Exercise: Scan the data for "Definitiva" and copy each matching line.

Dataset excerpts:
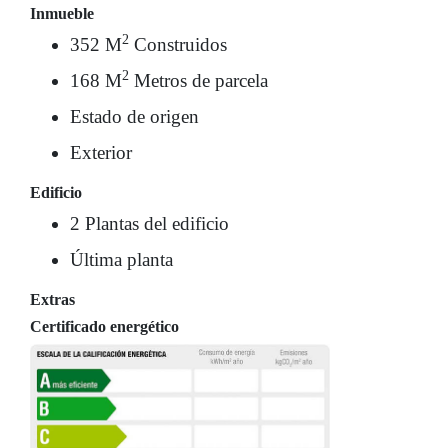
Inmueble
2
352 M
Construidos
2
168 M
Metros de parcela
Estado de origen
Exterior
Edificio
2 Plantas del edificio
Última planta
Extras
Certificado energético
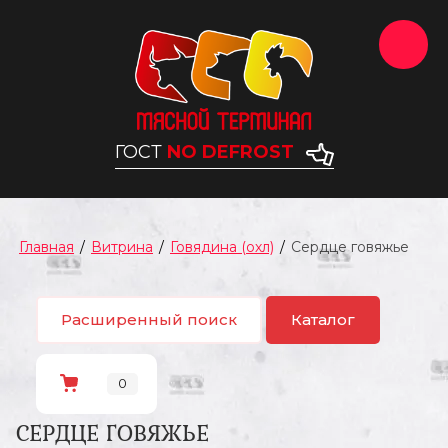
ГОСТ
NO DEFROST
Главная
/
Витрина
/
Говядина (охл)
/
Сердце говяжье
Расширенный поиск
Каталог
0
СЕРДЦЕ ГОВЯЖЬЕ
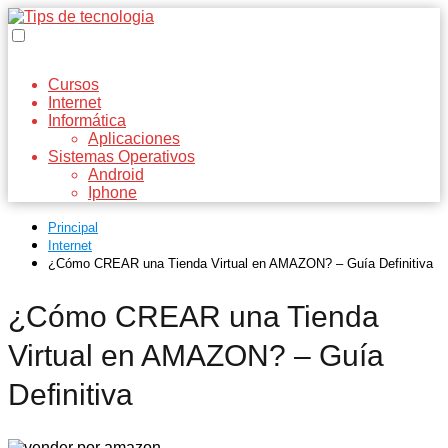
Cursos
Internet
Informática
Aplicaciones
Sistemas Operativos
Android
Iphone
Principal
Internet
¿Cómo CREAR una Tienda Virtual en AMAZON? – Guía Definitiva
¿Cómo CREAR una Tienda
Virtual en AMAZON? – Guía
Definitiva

* * *

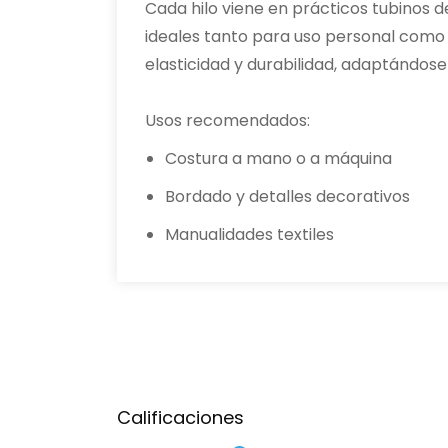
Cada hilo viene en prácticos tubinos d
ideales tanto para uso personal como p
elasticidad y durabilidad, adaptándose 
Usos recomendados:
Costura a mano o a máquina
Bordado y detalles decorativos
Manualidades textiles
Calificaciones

---

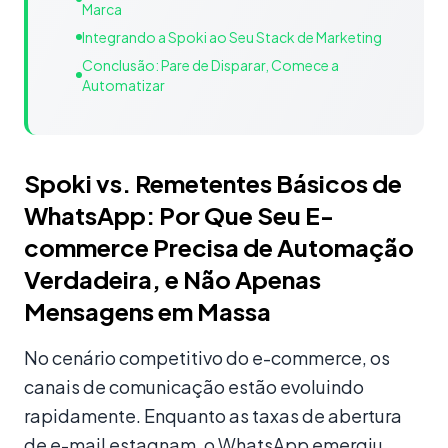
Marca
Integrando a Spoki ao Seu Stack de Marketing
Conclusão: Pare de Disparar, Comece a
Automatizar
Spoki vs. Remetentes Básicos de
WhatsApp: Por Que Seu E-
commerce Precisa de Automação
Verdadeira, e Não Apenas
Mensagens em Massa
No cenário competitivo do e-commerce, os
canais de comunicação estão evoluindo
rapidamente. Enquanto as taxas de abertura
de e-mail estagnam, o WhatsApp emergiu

Result below:
¿Cómo CREAR una Tienda Virtual en AMAZON? – Guía Definitiva
Definitiva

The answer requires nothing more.